1.Notice to Shareholders, filed by Linx S.A. (“Linx”) with the Brazilian Securities Commission on July 16, 2021 in connection with the business combination of Linx and STNE Participações S.A., a subsidiary of Stone.

 

 

 

 

 

SIGNATURE

 

Pursuant to the requirements of the Securities Exchange Act of 1934, the registrant has duly caused this report to be signed on its behalf by the undersigned, thereunto duly authorized.

 

    StoneCo Ltd.
     
     
      By: /s/ Rafael Martins Pereira
        Name: Rafael Martins Pereira
        Title: Investor Relations Executive Officer

Date: July 16, 2021

 

 

 

Item 1

 

Notice to Shareholders, filed by Linx with the Brazilian Securities Commission on
July 16, 2021 in connection with the business combination of Linx and
STNE Participações S.A., a subsidiary of Stone.

 

LINX S.A.

 

Publicly-Held Company

 

Corporate Taxpayer’s ID (CNPJ/ME): 06.948.969/0001-75

 

Corporate Registry (NIRE): 35.300.316.584

 

NOTICE TO SHAREHOLDERS

 

Linx S.A. (“Linx” or “Company)” (B3 Linx 3 | NYSE: LINX) in addition to the Material Fact disclosed on June 16 and to the Notices to Shareholders disclosed on June 16 and 23, 2021 and on July 2 and 6, 2021, in which the Company communicated to the market information relating to the consummation of the business combination of Linx and STNE Participações S.A. (“STNE” and “Transaction”) pursuant to the Protocol and Justification of the Merger Shares issued by Linx S.A. into STNE Participações S.A. (“Protocol and Justification”) dated October 2, 2020, approved by the Extraordinary General Shareholders Meeting of Linx and STNE held on November 17, 2020, informs its shareholders as follows:

 

In response to certain queries made by investors to the Company regarding the redemption value used by STNE to redeem class A Shares and class B Shares issued by STNE, the Company has inquired STNE, who informed, on this date, that: (i) the issue price of STNE class A preferred shares issued on July 1st 2021 was R$ 33.5229 (thirty three reais point five two two nine cents) per share, and the issue price of STNE class B preferred shares issued on July 1st 2021 was R$ 4.2511 (four reais point two five one one cents) per share; (ii) STNE class A preferred shares were redeemed upon payment of the gross amount of R$ 33.5229 (thirty three reais point five two two nine cents) for each class A preferred share and STNE class B preferred shares were redeemed upon replacement of each STNE class B preferred share for 0.0126730 (zero point zero one two six seven three zero) BDRs (Brazilian Depositary Receipt) Level 1, admitted to trading on B3, backed by StoneCo Ltd.

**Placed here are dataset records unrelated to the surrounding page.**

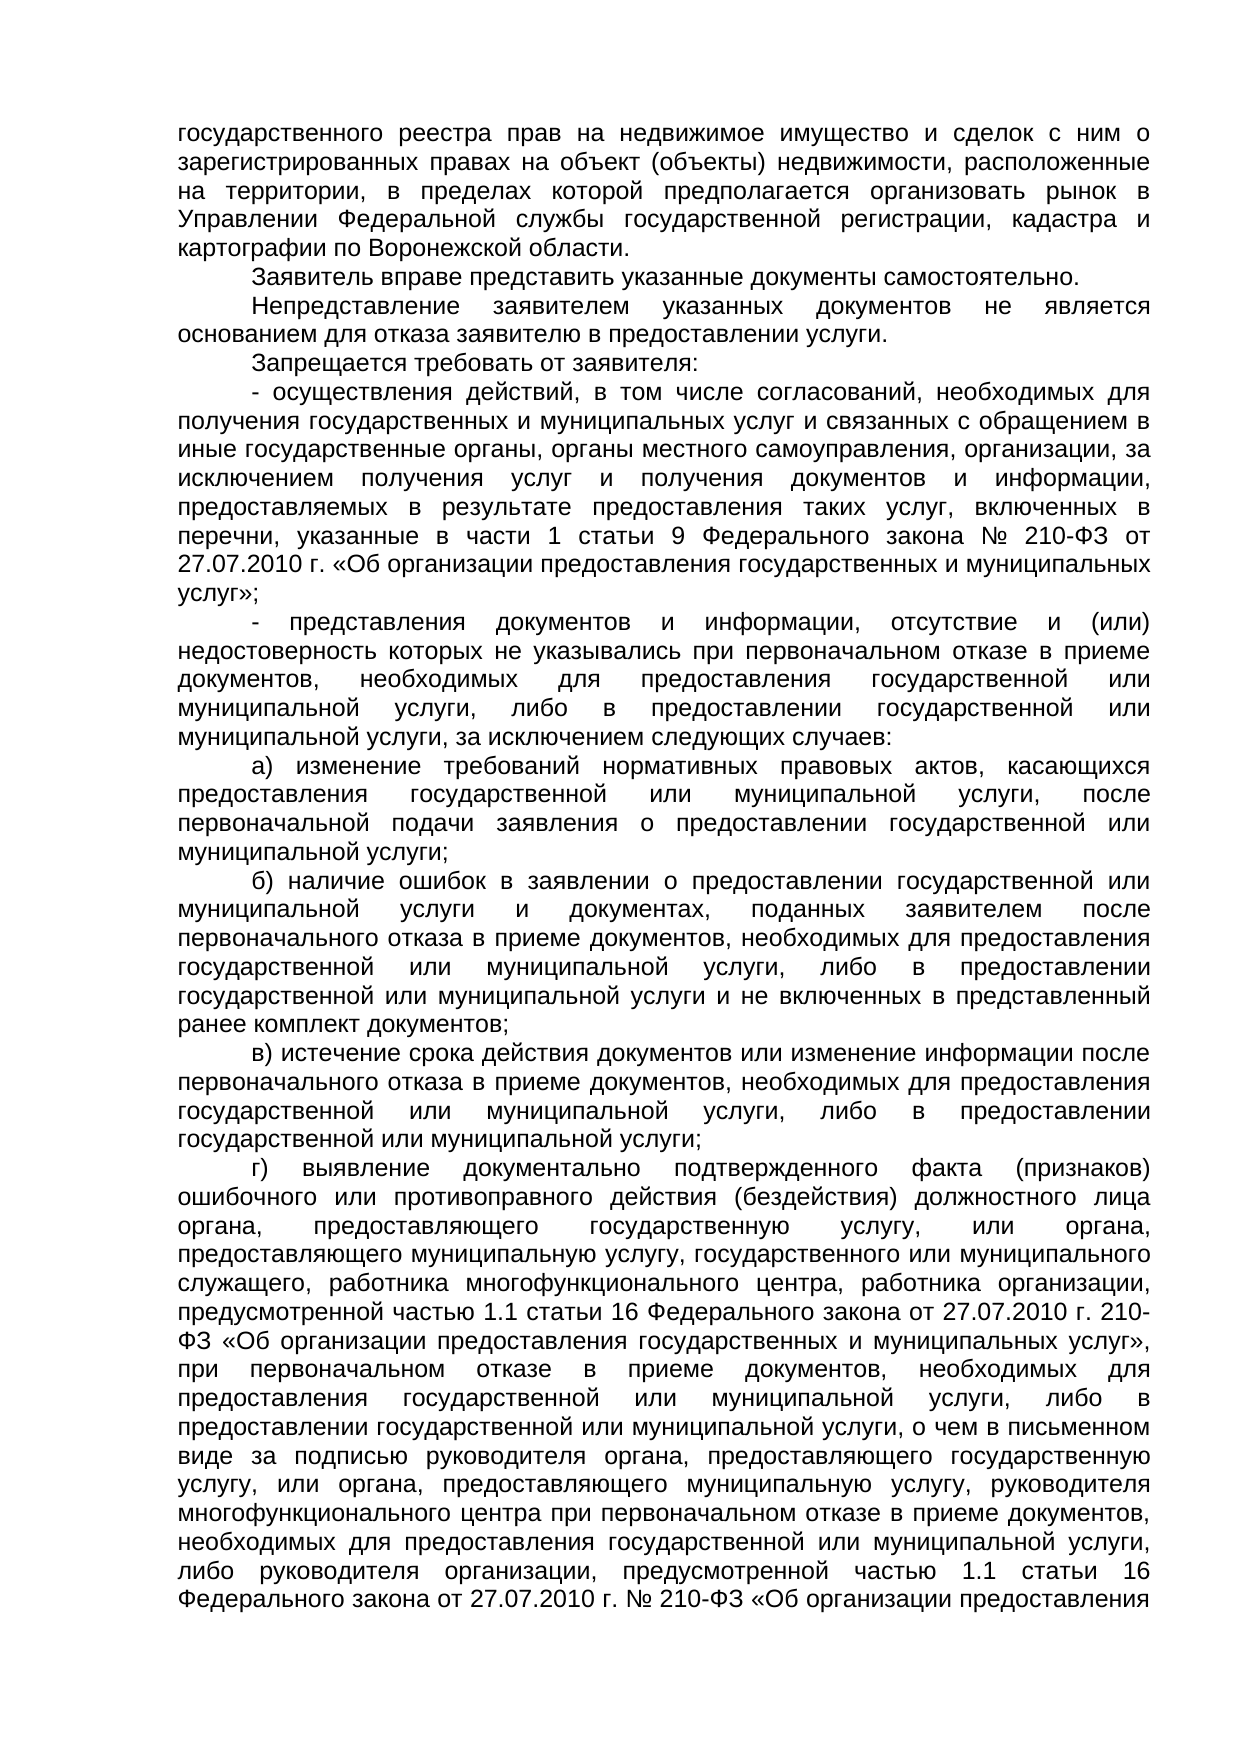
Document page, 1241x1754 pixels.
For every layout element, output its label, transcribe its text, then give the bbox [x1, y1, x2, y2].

text Непредставление заявителем указанных документов не является основанием для отказа заявителю в предоставлении услуги. [177, 291, 1152, 348]
text Заявитель вправе представить указанные документы самостоятельно. [177, 262, 1152, 291]
text - представления документов и информации, отсутствие и (или) недостоверность которых не указывались при первоначальном отказе в приеме документов, необходимых для предоставления государственной или муниципальной услуги, либо в предоставлении государственной или муниципальной услуги, за исключением следующих случаев: [177, 607, 1152, 751]
text б) наличие ошибок в заявлении о предоставлении государственной или муниципальной услуги и документах, поданных заявителем после первоначального отказа в приеме документов, необходимых для предоставления государственной или муниципальной услуги, либо в предоставлении государственной или муниципальной услуги и не включенных в представленный ранее комплект документов; [177, 866, 1152, 1038]
text а) изменение требований нормативных правовых актов, касающихся предоставления государственной или муниципальной услуги, после первоначальной подачи заявления о предоставлении государственной или муниципальной услуги; [177, 751, 1152, 866]
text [177, 1153, 1152, 1613]
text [177, 118, 1152, 262]
text в) истечение срока действия документов или изменение информации после первоначального отказа в приеме документов, необходимых для предоставления государственной или муниципальной услуги, либо в предоставлении государственной или муниципальной услуги; [177, 1038, 1152, 1153]
text - осуществления действий, в том числе согласований, необходимых для получения государственных и муниципальных услуг и связанных с обращением в иные государственные органы, органы местного самоуправления, организации, за исключением получения услуг и получения документов и информации, предоставляемых в результате предоставления таких услуг, включенных в перечни, указанные в части 1 статьи 9 Федерального закона № 210-ФЗ от 27.07.2010 г. «Об организации предоставления государственных и муниципальных услуг»; [177, 377, 1152, 607]
text Запрещается требовать от заявителя: [177, 348, 1152, 377]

Class A shares, traded on NASDAQ – Nasdaq Stock Market, which were credited to the shareholders’ account on June 30, 2021. The disclosure of the above information is intended to assist in the calculation of any gains earned by investors as a result of the Transaction, which may be subject to income tax and other taxes, in accordance with the legal and regulatory rules applicable to each category of investor, these investors must consult their advisors on taxation and be directly responsible for the eventual payment of potentially applicable taxes.

 

The Company will keep its shareholders and the market in general informed, in accordance with the terms of the applicable legislation and regulations.